3. En premier lieu, le requérant soutient que la décision par laquelle le préfet de la Côte-d'Or a refusé de lui délivrer un titre de séjour est entachée d'erreur manifeste d'appréciation. Toutefois, il ressort du dossier que M. C, qui s'est vu refuser la protection internationale, n'a résidé en France sous couvert d'un titre de séjour que durant un an à compter du 30 avril 2012 et que la durée de sa présence est essentiellement due à son maintien irrégulier en violation de la mesure d'éloignement prise à son encontre le 5 décembre 2013. En tout état de cause, le temps passé sur le territoire français en situation irrégulière ne saurait être pris en compte comme caractérisant une intégration particulière dans ce pays. S'il fait valoir qu'il a un fils, qu'il n'a pas reconnu, né en octobre 2017 et résidant à Paris, l'intéressé ne justifie pas qu'il contribuait de façon effective et régulière à son entretien et à son éducation depuis sa naissance ou depuis au moins deux ans à la date de la décision de refus contestée. Il n'est pas davantage établi qu'à cette date, il vivait de façon stable depuis 2018 avec une compatriote bénéficiaire de la protection subsidiaire. En particulier, aux termes de ses observations formulées le 31 mars 2022 dans le procès-verbal de l'audience de la commission du titre de séjour, il n'est ni marié ni en concubinage, mais a seulement été trouvé dans la maison par un agent de la caisse d'allocations familiales. M. C, qui n'allègue pas avoir d'autres attaches familiales ou personnelles, susceptibles de lui conférer un droit au séjour en France, conserve de telles attaches en République démocratique du Congo, où résident notamment ses deux enfants mineurs, ses parents et au moins une partie de sa fratrie. En outre, il ne justifie d'aucune insertion professionnelle significative en France, où il déclare être sans ressources et hébergé par Mme A. Enfin, il a déclaré, le 27 janvier 2022, n'avoir aucun problème de santé. Par suite, le requérant n'est pas fondé à soutenir qu'en refusant de régulariser sa situation au regard du séjour, le préfet de la Côte-d'Or aurait entaché sa décision d'erreur manifeste d'appréciation.

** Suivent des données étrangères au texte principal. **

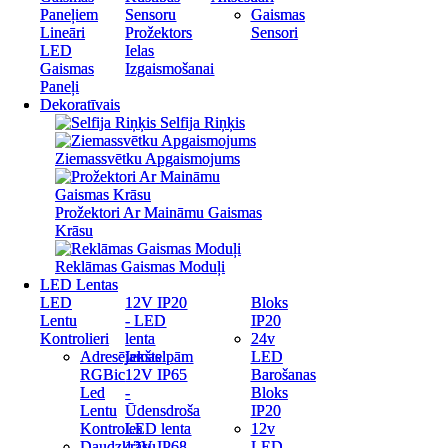
Paneļiem
Paneļiem
Sensoru
Sensoru
Gaismas
Gaismas
Lineāri
Lineāri
Prožektors
Prožektors
Sensori
Sensori
LED
LED
Ielas
Ielas
Gaismas
Gaismas
Izgaismošanai
Izgaismošanai
Paneļi
Paneļi
Dekoratīvais
Dekoratīvais
Selfija Riņķis
Selfija Riņķis
Ziemassvētku Apgaismojums
Ziemassvētku Apgaismojums
Prožektori Ar Maināmu Gaismas
Prožektori Ar Maināmu Gaismas
Krāsu
Krāsu
Reklāmas Gaismas Moduļi
Reklāmas Gaismas Moduļi
LED Lentas
LED Lentas
LED
LED
12V IP20
12V IP20
Bloks
Bloks
Lentu
Lentu
- LED
- LED
IP20
IP20
Kontrolieri
Kontrolieri
lenta
lenta
24v
24v
Adresējamas
Adresējamas
Iekštelpām
Iekštelpām
LED
LED
RGBic
RGBic
12V IP65
12V IP65
Barošanas
Barošanas
Led
Led
-
-
Bloks
Bloks
Lentu
Lentu
Ūdensdroša
Ūdensdroša
IP20
IP20
Kontroles
Kontroles
LED lenta
LED lenta
12v
12v
Daudzkrāsu
Daudzkrāsu
12V IP68
12V IP68
LED
LED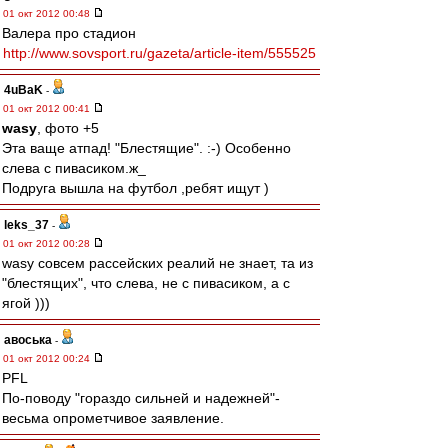
01 окт 2012 00:48
Валера про стадион
http://www.sovsport.ru/gazeta/article-item/555525
4uBaK
-
01 окт 2012 00:41
wasy
, фото +5
Эта ваще атпад! "Блестящие". :-) Особенно
слева с пивасиком.ж_
Подруга вышла на футбол ,ребят ищут )
leks_37
-
01 окт 2012 00:28
wasy совсем рассейских реалий не знает, та из
"блестящих", что слева, не с пивасиком, а с
ягой )))
авоська
-
01 окт 2012 00:24
PFL
По-поводу "гораздо сильней и надежней"-
весьма опрометчивое заявление.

4. Sauf en ce qui concerne le moyen ci-dessus analysé, la requête de M. C se borne à reprendre l'énoncé des moyens invoqués devant les premiers juges. Ces moyens ont été écartés à bon droit par les jugements du tribunal administratif de Dijon. Il y a lieu, dès lors, par adoption des motifs des jugements attaqués, à l'encontre desquels le requérant ne formule aucune critique utile ou pertinente, d'écarter ces autres moyens.

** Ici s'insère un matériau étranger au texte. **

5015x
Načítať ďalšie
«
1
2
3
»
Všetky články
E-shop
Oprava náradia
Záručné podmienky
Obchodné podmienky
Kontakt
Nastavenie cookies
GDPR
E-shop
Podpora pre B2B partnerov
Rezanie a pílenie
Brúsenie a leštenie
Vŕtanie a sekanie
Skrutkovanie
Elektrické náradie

5. Il résulte de ce qui précède que la requête de M. C est manifestement dépourvue de fondement. Dès lors, elle doit être rejetée, y compris en ses conclusions aux fins d'injonction et de mise à la charge de l'État des frais exposés et non compris dans les dépens.

ORDONNE :

Article 1er : La requête de M. C est rejetée.

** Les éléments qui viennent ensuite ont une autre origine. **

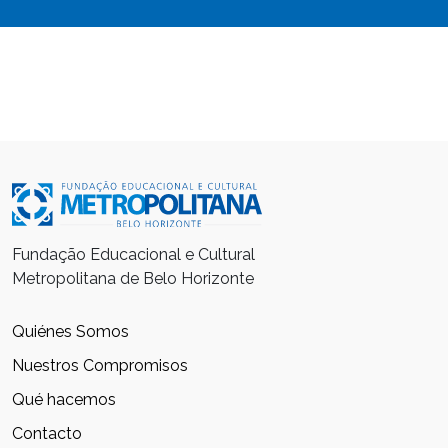
Fundação Educacional e Cultural
Metropolitana de Belo Horizonte
Quiénes Somos
Nuestros Compromisos
Qué hacemos
Contacto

Article 2 : La présente ordonnance sera notifiée à M. D E C et au ministre de l'intérieur et des outre-mer.

Copie en sera adressée au préfet de la Côte-d'Or.

Fait à Lyon, le 20 novembre 2023.

Le président,

La République mande et ordonne au ministre de l'intérieur et des outre-mer en ce qui le concerne ou à tous commissaires de justice à ce requis en ce qui concerne les voies de droit commun contre les parties privées, de pourvoir à l'exécution de la présente décision.